Practical Advice for Attendees
Co-located events require an All-Access Pass. If you have been to KubeCon before, you know the co-located events are where the practitioner conversations happen. They still require the All-Access Pass. Agentics Day, Platform Engineering Day, BackstageCon, CiliumCon, Observability Day, OpenTofu Day, and WasmCon all compete for Monday. Pick one and commit.
End User BoFs are the best-kept secret. Three practitioner-focused Birds of a Feather sessions run during the main conference: AI Infrastructure and Platform, GPU/Inference Optimization, and AI Observability. Smaller rooms, real operational conversations, no vendor pitches. These are where you learn what actually works in production.
Budget transit time. The RAI Amsterdam is a large venue with sessions spread across multiple halls. Don't schedule back-to-back sessions in different buildings. The End User TAB's consistent advice across years: leave time between sessions, spend time in the hallway, and note down contacts who can help you debug things once you are back in the office.
The hallway track matters more than any single session. The TAB town hall (new format this year with short 5-minute presentations), the end user reception (Tuesday 17:30-18:30), and the reference architecture poster sessions at the Project Pavilion are where you meet the people solving the same problems you are. The published reference architectures are worth reviewing before you arrive.
Wrap-Up
KubeCon EU 2026 marks a maturity inflection for AI on Kubernetes. The conversation has moved from "can we run AI workloads on Kubernetes" to "how do we govern, schedule, observe, and secure them at scale." Three developments deserve attention beyond Amsterdam.

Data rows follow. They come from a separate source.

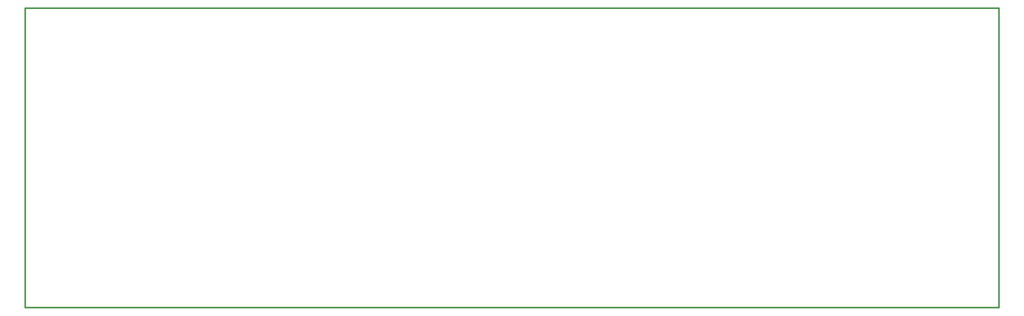
<source format=gbr>
G04 Layer_Color=16711935*
%FSLAX45Y45*%
%MOMM*%
%TF.FileFunction,Other,Mechanical_1*%
%TF.Part,Single*%
G01*
G75*
%TA.AperFunction,NonConductor*%
%ADD48C,0.70000*%
D48*
X4648200Y18263200D02*
X4648200Y5283200D01*
X4648200Y18263200D02*
X46812198Y18263196D01*
Y5283198D02*
Y18263196D01*
X4648200Y5283200D02*
X46812198Y5283198D01*
%TF.MD5,015d97c04821d3f839ec991c39dc407e*%
M02*

</source>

First, MCP standardization under vendor-neutral governance. The Agentics Day signals that the community is treating agent-to-tool connectivity as durable infrastructure, not an experiment. Second, Kueue as the GPU scheduling standard. Wayve's production use case and the CoreWeave/Google instrumentation work show Kueue moving from "promising project" to "required component" for any serious GPU workload. Third, sovereign AI as an architectural requirement. European regulations are forcing infrastructure decisions that will ripple through global organizations operating in EU markets.
If you are not attending, the full schedule is public. Start with the keynotes, then follow the threads that matter to your stack.